Beda dengan tradisi, “Happy Brethe To You” yang dialibikan sebagai ucapan dan do’a panjang umur, walaupun pada historisnya itu adalah sejarah perayaan pembantaian masal untuk ummat Islam oleh Ratu Isabella dan Raja Ferdinando (1425 M) di Andaluzia. Insidennya terus mengobarkan api dendam yang membara pada internal Islam. Beda pula dengan tradisi peringatan hari pemasungan masal kepada para penentang Gereja yang menghadirkan pobia pada jemaatnya, dan akan jauh beda dengan tradisi pembersihan Jenazah di tanah Toraja Indoensia yang mengambarkan manusia tidak akan berpisah. Tentang Indonesia tentu memiliki banyak tradisi, dari banyak tradisi ini bukti kebinekaan itu ada.

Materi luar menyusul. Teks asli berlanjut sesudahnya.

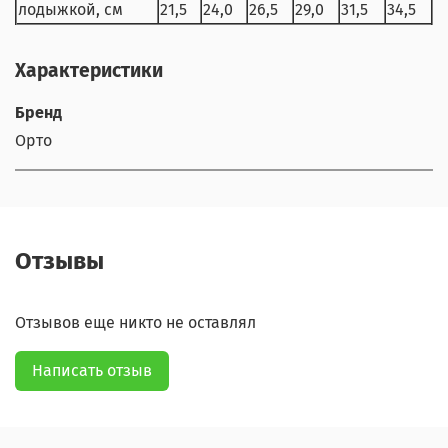
лодыжкой, см
21,5
24,0
26,5
29,0
31,5
34,5
Характеристики
Бренд
Орто
Отзывы
Отзывов еще никто не оставлял
Написать отзыв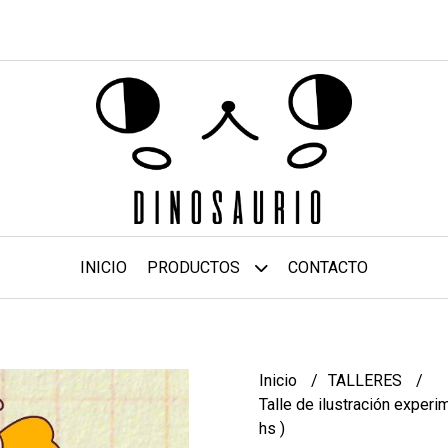
INICIO
PRODUCTOS
CONTACTO
Inicio
TALLERES
Talle de ilustración experi
hs )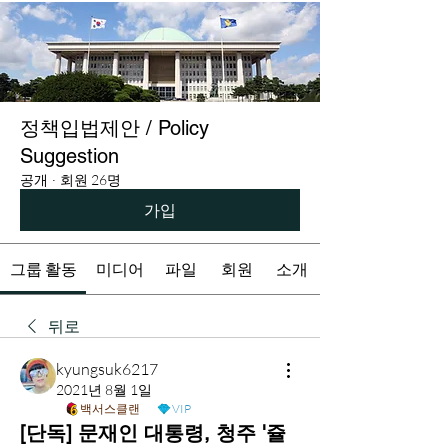
정책입법제안 / Policy
Suggestion
공개
·
회원 26명
가입
그룹 활동
미디어
파일
회원
소개
뒤로
kyungsuk6217
2021년 8월 1일
백서스클랜
VIP
[단독] 문재인 대통령, 청주 '쥴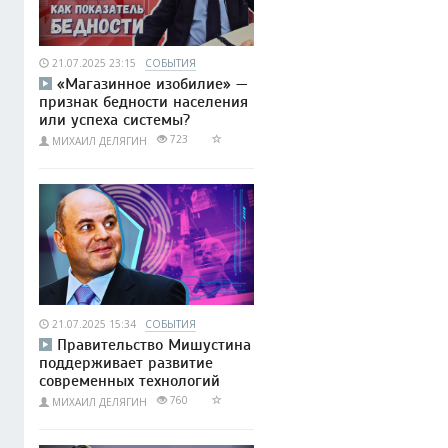
21.07.2025 23:15
СОБЫТИЯ
«Магазинное изобилие» —
признак бедности населения
или успеха системы?
723
МИХАИЛ ДЕЛЯГИН
21.07.2025 15:34
СОБЫТИЯ
Правительство Мишустина
поддерживает развитие
современных технологий
760
МИХАИЛ ДЕЛЯГИН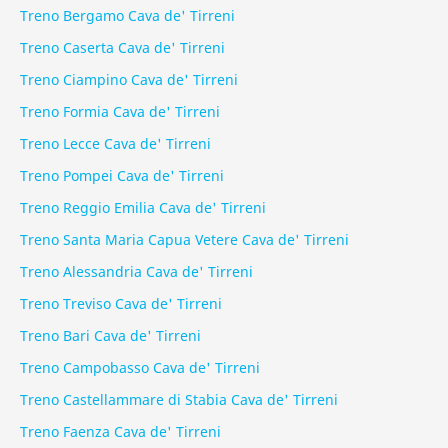
Treno Bergamo Cava de' Tirreni
Treno Caserta Cava de' Tirreni
Treno Ciampino Cava de' Tirreni
Treno Formia Cava de' Tirreni
Treno Lecce Cava de' Tirreni
Treno Pompei Cava de' Tirreni
Treno Reggio Emilia Cava de' Tirreni
Treno Santa Maria Capua Vetere Cava de' Tirreni
Treno Alessandria Cava de' Tirreni
Treno Treviso Cava de' Tirreni
Treno Bari Cava de' Tirreni
Treno Campobasso Cava de' Tirreni
Treno Castellammare di Stabia Cava de' Tirreni
Treno Faenza Cava de' Tirreni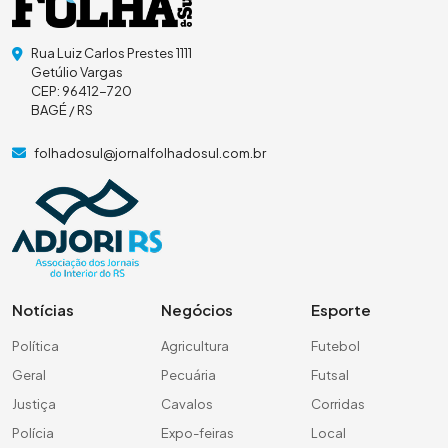
Rua Luiz Carlos Prestes 1111
Getúlio Vargas
CEP: 96412-720
BAGÉ / RS
folhadosul@jornalfolhadosul.com.br
Notícias
Negócios
Esporte
Política
Agricultura
Futebol
Geral
Pecuária
Futsal
Justiça
Cavalos
Corridas
Polícia
Expo-feiras
Local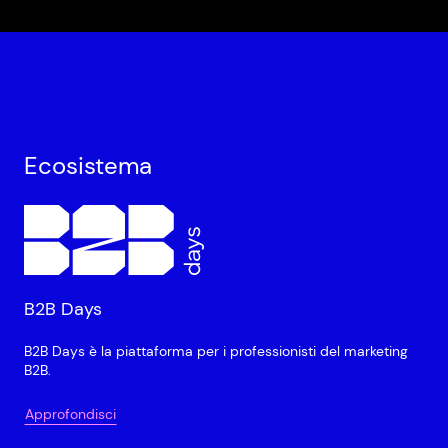
Ecosistema
B2B Days
B2B Days è la piattaforma per i professionisti del marketing
B2B.
Approfondisci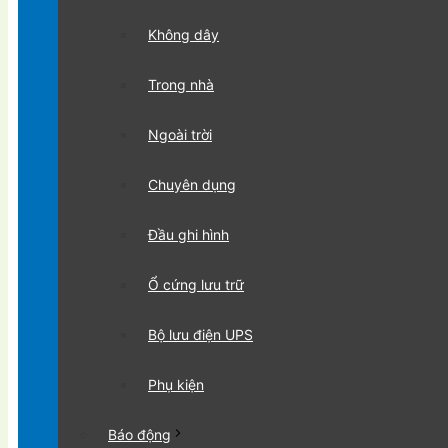
Không dây
Trong nhà
Ngoài trời
Chuyên dụng
Đầu ghi hình
Ổ cứng lưu trữ
Bộ lưu điện UPS
Phụ kiện
Báo động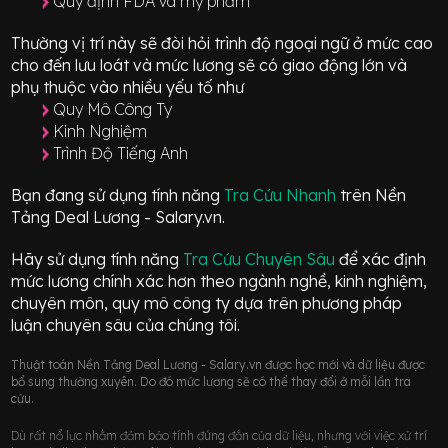
Quy định FDA và mỹ phẩm
Thường vị trí này sẽ đòi hỏi trình độ ngoại ngữ ở mức
cao
cho đến lưu loát
và mức lương sẽ có giao động
lớn
và
phụ thuộc vào nhiều yếu tố như
Quy Mô Công Ty
Kinh Nghiệm
Trình Độ Tiếng Anh
Bạn đang sử dụng tính năng
Tra Cứu Nhanh
trên Nền
Tảng Deal Lương - Salary.vn.
Hãy sử dụng tính năng
Tra Cứu Chuyên Sâu
để xác định
mức lương chính xác hơn theo ngành nghề, kinh nghiệm,
chuyên môn, quy mô công ty dựa trên phương pháp
luận chuyên sâu của chúng tôi.
Thuật toán Nền Tảng Deal Lương - Salary.vn được học mới và dữ liệu được
bổ sung thường xuyên. Do đó mức lương sẽ có thể thay đổi ở mỗi lần tra
cứu.
Dù rất nổ lực nhằm đảm bảo tính đúng đắn của dữ liệu, nhưng với việc xử trí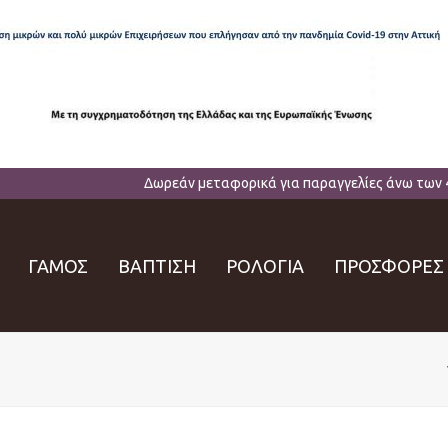
Δωρεάν μεταφορικά για παραγγελίες άνω των 
ΓΑΜΟΣ
ΒΑΠΤΙΣΗ
ΡΟΛΟΓΙΑ
ΠΡΟΣΦΟΡΕΣ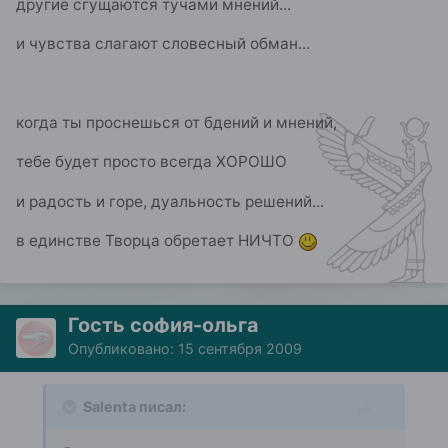
другие сгущаются тучами мнений...
и чувства слагают словесный обман...
когда ты проснешься от бдений и мнений,
тебе будет просто всегда ХОРОШО
и радость и горе, дуальность решений...
в единстве Творца обретает НИЧТО
Гость софия-ольга
Опубликовано:
15 сентября 2009
Salenta писал: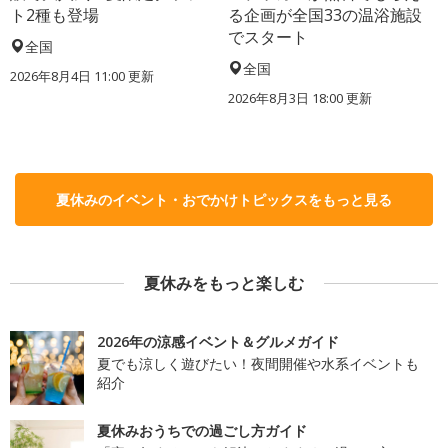
ト2種も登場
る企画が全国33の温浴施設
でスタート
全国
全国
2026年8月4日 11:00
更新
2026年8月3日 18:00
更新
夏休みのイベント・おでかけトピックスをもっと見る
夏休みをもっと楽しむ
2026年の涼感イベント＆グルメガイド
夏でも涼しく遊びたい！夜間開催や水系イベントも
紹介
夏休みおうちでの過ごし方ガイド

Di Nusa Tengga Barat tepatnya di Kabupaten Bima-Dompu, bahwa tentang membuat dan menikmati kuliner lokal dari hasil panen yang didapat itu diaplikasikan sebagai bentuk kebiasaan atau tradisi, dikenal dengan tradisi “Puru Ndiha Timbu” atau Tradisi syukur. Rasa Syukur terhadap rezeki, entah hasil Panen atau Jabatan. Tradisi ini merupakan perayaan yang begitu dinikmati dan ditunggu oleh masyarakat Bima-Dompu, dan biasanya dirayakan setelah musim padi berakhir. Perayaan dan pembuatannya telah diwarisi dari zaman ke zaman. Pada perayaannya (Puru Ndiha) merupakan ajakan untuk tetap bersyukur akan sedikit dan banyaknya hasil panen. Sedangkan pada makanannya (Timbu) memiliki Khas dan manfaatnya yang begitu banyak. Seperti pengisi perut pengganti nasi di waktu pagi, dan juga hasiat-hasiat lainnya. Makanan yang telah menyandang wejangan khas kuliner lokal ini, merupakan kuliner yang telah dinikmati secara turun temurun oleh masyarakat Bima-Dompu.
Seiring berkembangnya zaman, tradisi ini sudah jarang dijumpai pada masyarakat Bima-Dompu. Jarang dalam tradisi syukurnya, tapi aktivitas “Puru Timbu” masih bisa dijumpai di pinggiran jalan raya Desa Bolo Kecamatan Madapangga dan kelurahan Bada Kabupaten Dompu
Asumsi lain, memungkinkan bahwa kasus Narkoba; atau tidak bersyukur dengan Kekayaan yang sudah ada. Lalu kasus pemerkosaan; atau tidak bersyukur dengan satu istri hingga anak kandung pun jadi luapan nafsu birahi. Juga mungkin, keserakahan dari para pemegang kekuasaan, baik serakah jabatan dan juga serakah Nominal. Lalu pembabatan dan penggundulan hutan secara liar oleh sekelompok masyarakat itu bukan hanya pada persoalan ekonomi dan politik, tapi juga persoalan rasa syukur yang hilang dan Sabda-sabda kebudayaan yang tidak mau dibuka kembali.
Lebih jauh lagi, pada studi historis, bahwa benar kejatuhan Kekaisaran Tarta dan Mongol adalah sebab mereka tidak kembali pada taktik perang yang turun temurun sebagai sifat terwariskan (Budaya). Tradisi “Puru Ndiha Timbu” atau bentuk kesyukuran, yang pada “hakeka na” memerintahkan semua penghuni Dana Mambari ro Mpaha dan Dana Nggahi Rawi Pahu untuk bersyukur dari setiap hasil dan rezeki yang didapat.